Similarly, the election result will make a difference to the fragile progressive movements that have begun to stir. Consider the "Seattle coalition" that brought "turtles and Teamsters together" against untrammeled corporate globalization. Still in its infancy, the movement has the potential to be a coalition that links workers, environmentalists and citizen activists together. The Nader campaign now threatens to split it apart. The unions, public enemy No. 1 of a Bush presidency, are going full out for Gore and are angered by Nader's diversion. If Bush does win, unions will be in a fight for their very existence. Under Gore, labor will have the space to continue its revival, increase its organizing, build its political strength and reach out to new allies.

The same is true of virtually every progressive movement. That's why liberal environmentalists, civil rights and women's groups aren't with Nader. It is not that they are "scared liberals." If Gore wins, progressives can be on the offensive, pushing--with allies in a Democratic Congress--against the limits of Gore's agenda. If Bush wins with a Republican Congress, we will have to fight old battles all over again.
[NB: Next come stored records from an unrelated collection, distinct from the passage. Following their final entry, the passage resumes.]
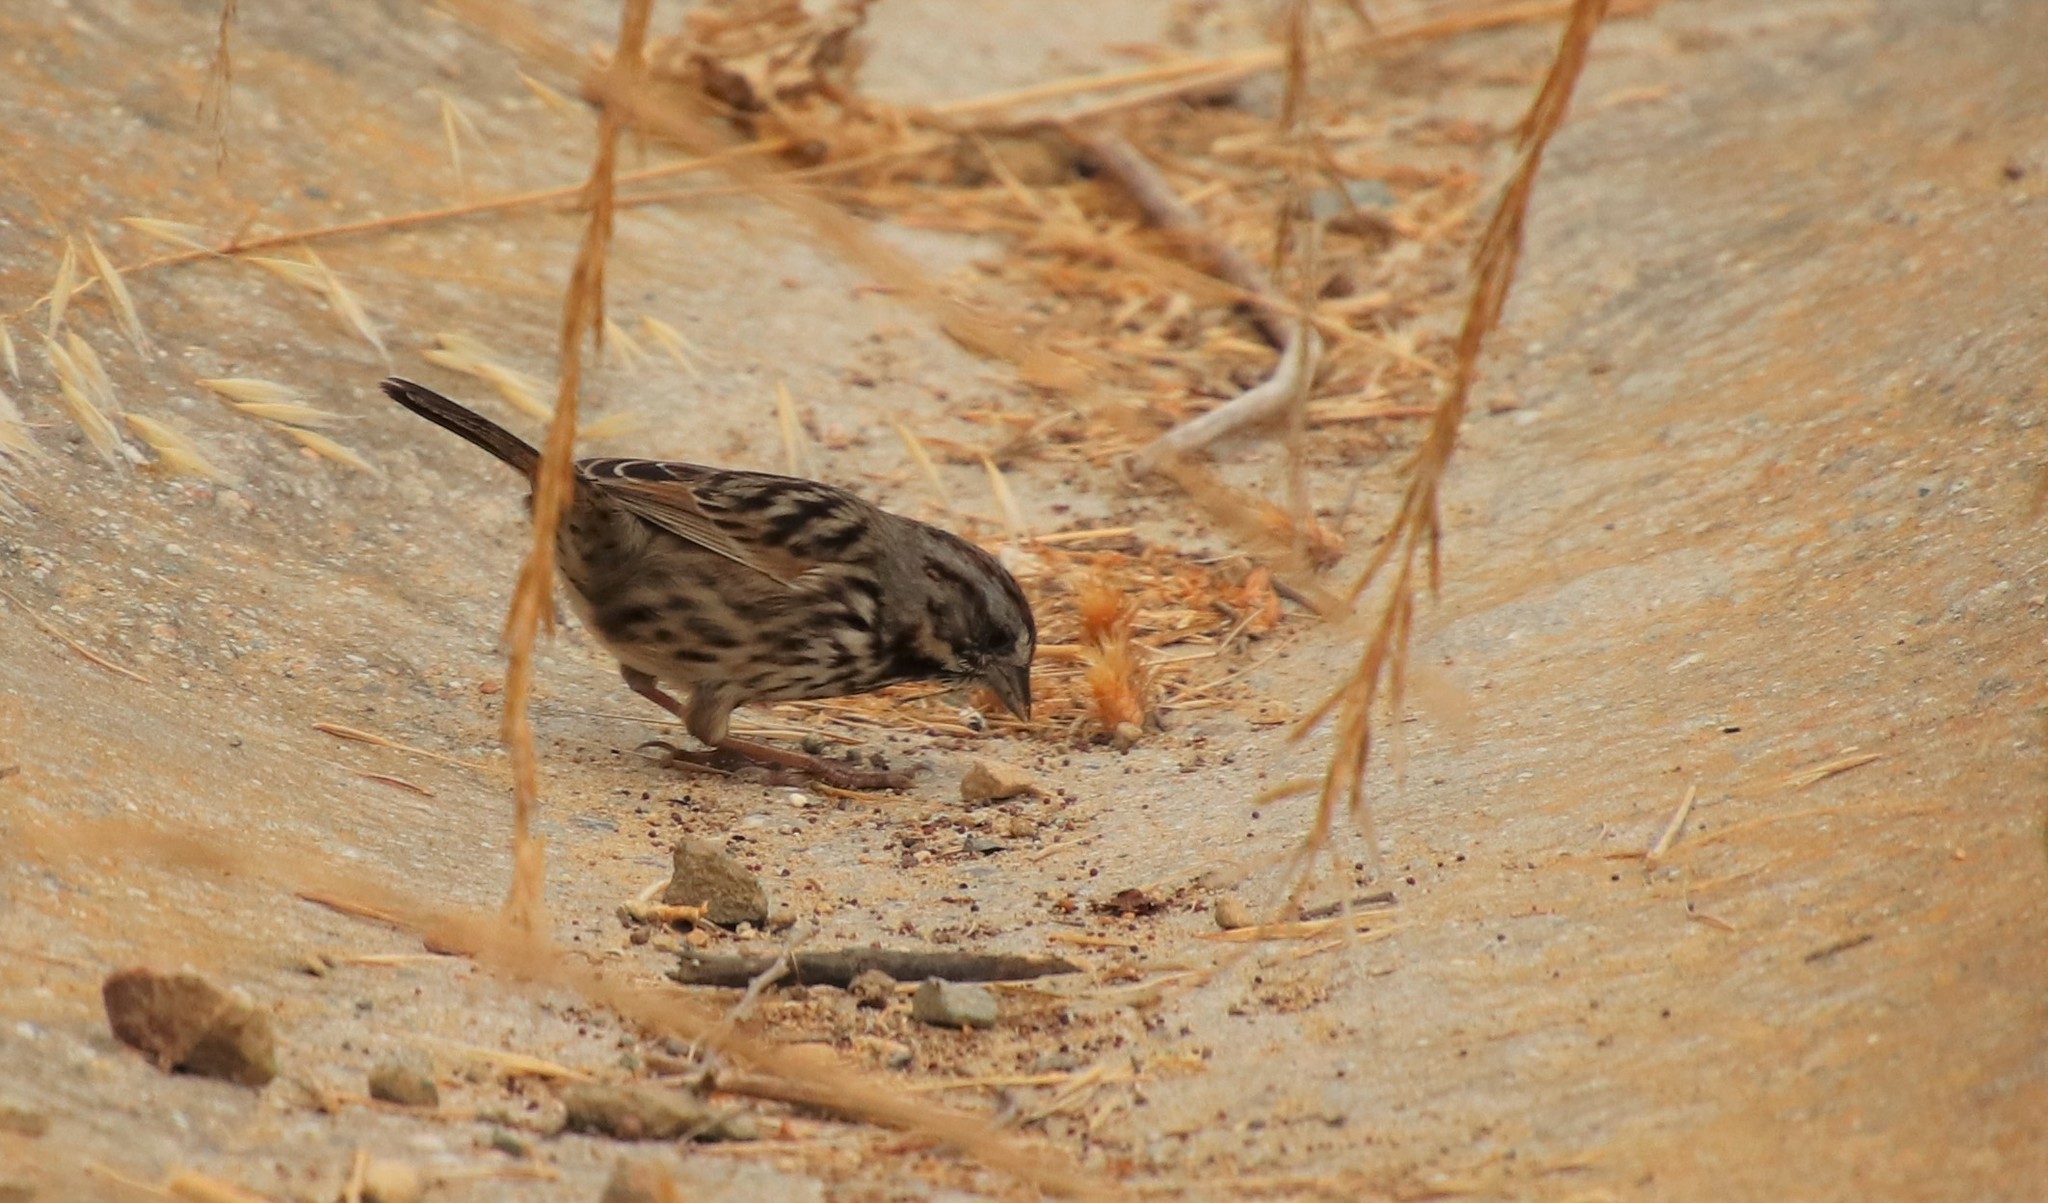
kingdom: Animalia
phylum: Chordata
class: Aves
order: Passeriformes
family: Passerellidae
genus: Melospiza
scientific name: Melospiza melodia
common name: Song sparrow
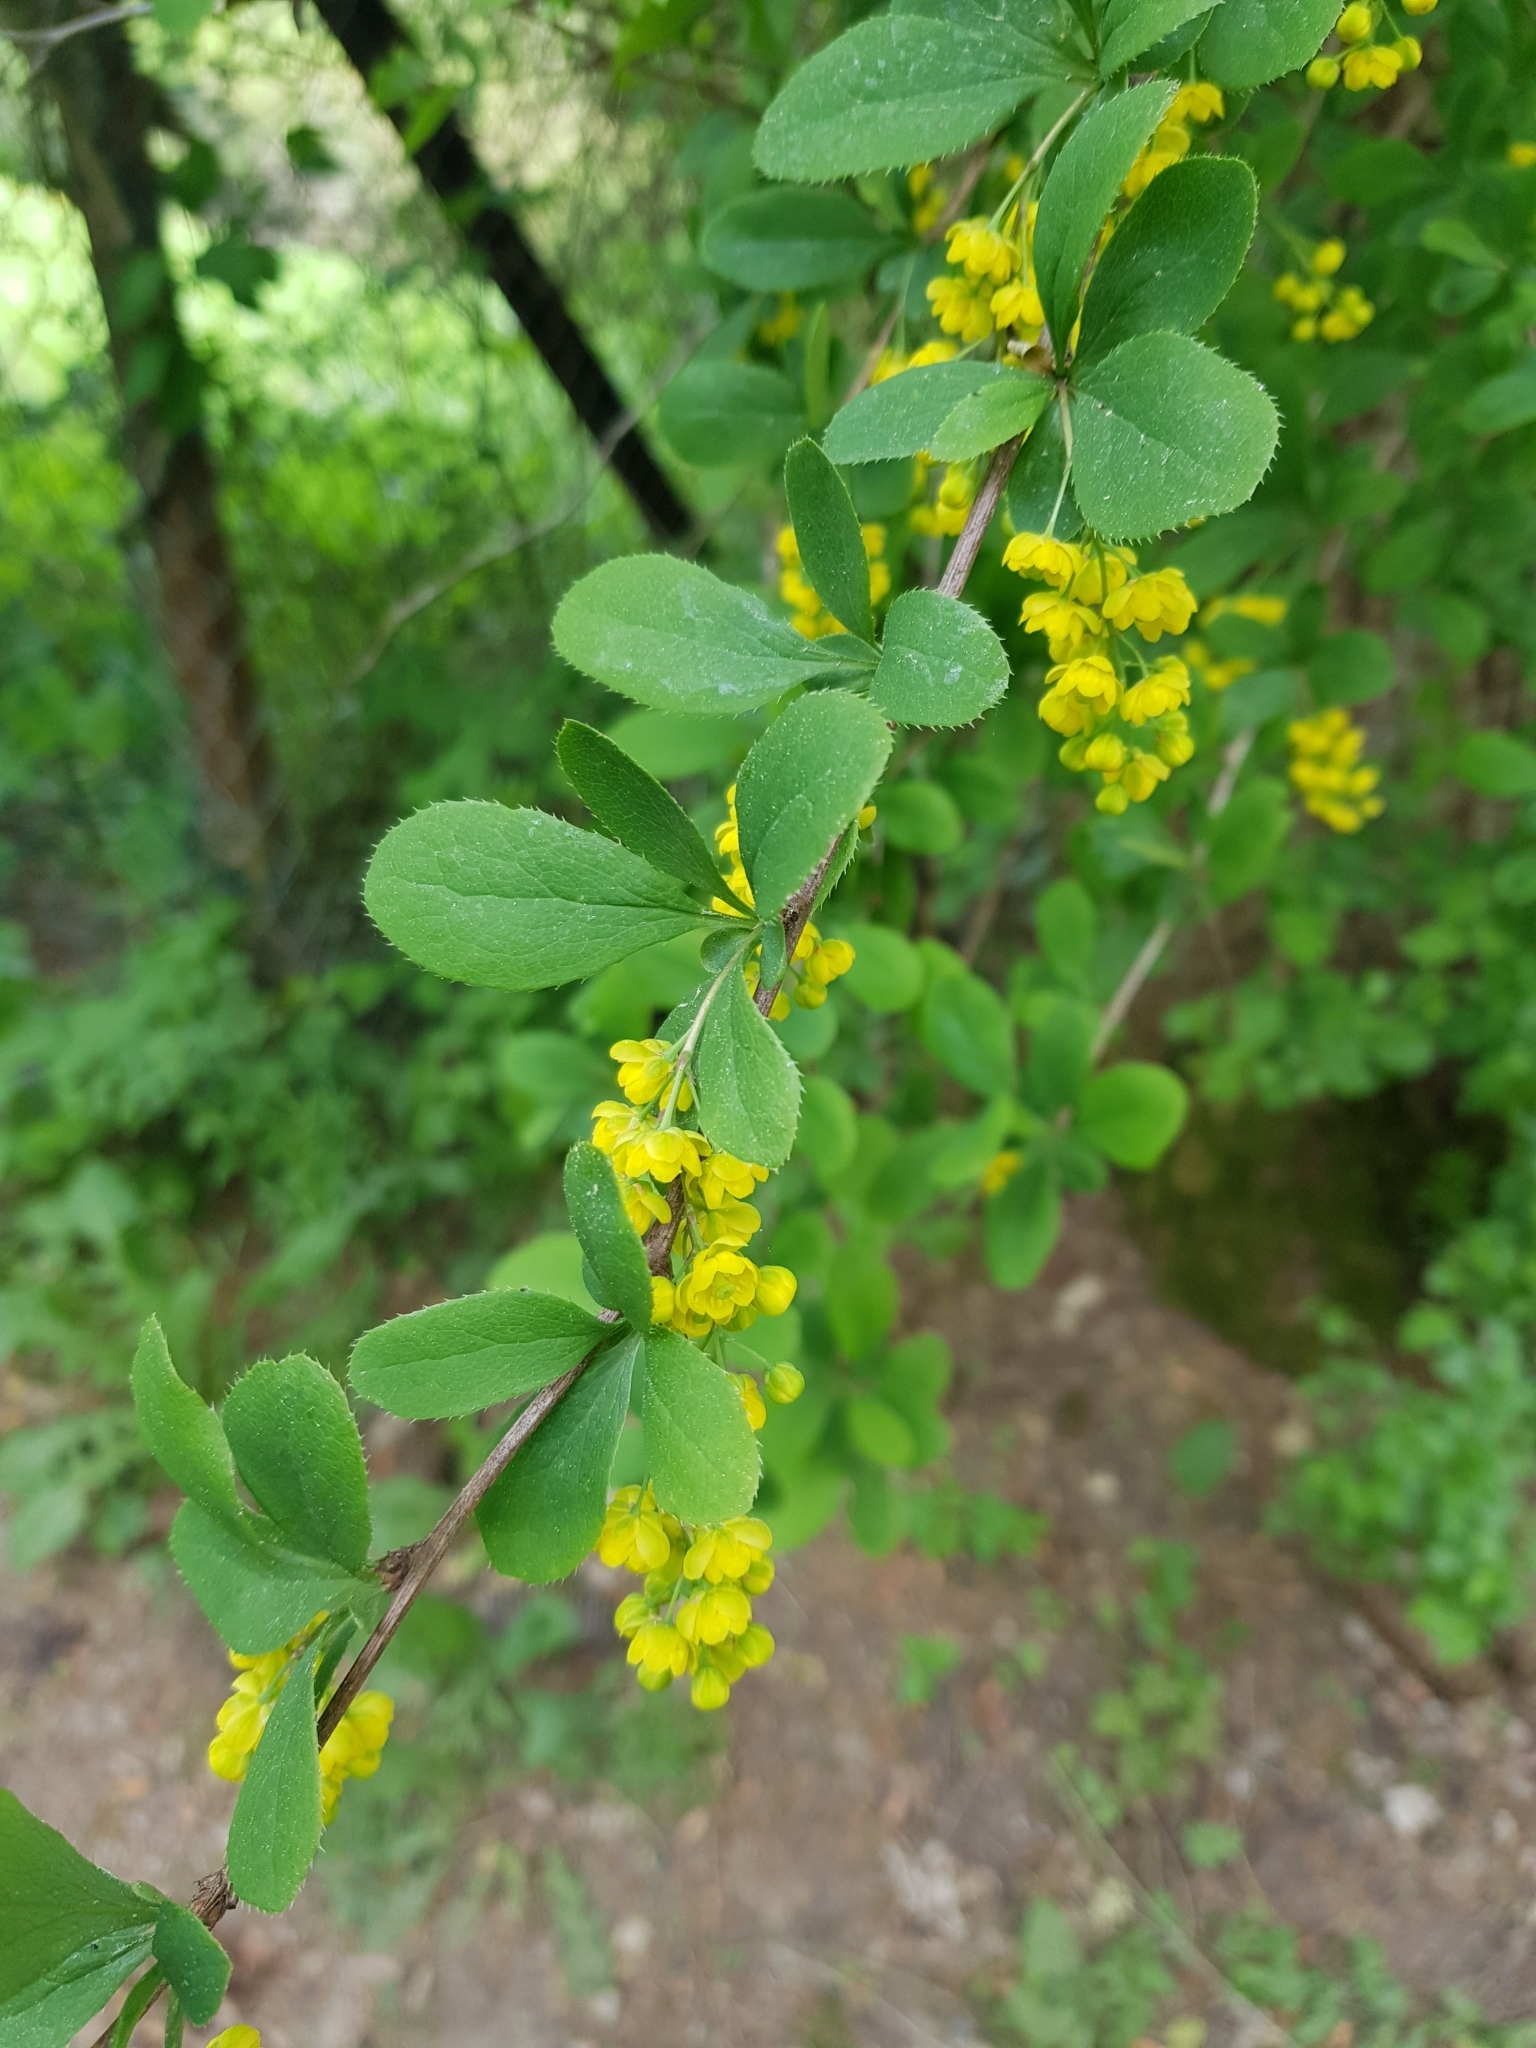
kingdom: Plantae
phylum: Tracheophyta
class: Magnoliopsida
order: Ranunculales
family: Berberidaceae
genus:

We will be fighting not for a living wage but against attacks on the minimum wage. Not for meeting the challenge of global warming but against a rollback of environmental regulation. Not for an end to racial profiling and the wrong-headed drug war but against repeal of affirmative action and other civil rights laws. Not for universal health care but against voucherization and cuts in Medicare. Not for pay equity and day care but against an effort to overturn a woman's right to choose.

Naderites urge liberals in states where the race is not close to listen to their hearts and cast a protest vote for Ralph. But the argument has another side. In states where the race is close, Nader supporters should use their heads and vote for Gore. To do otherwise is to put a pistol to the head of the very progressive causes and coalitions that have only begun to stir. That works only in the movies.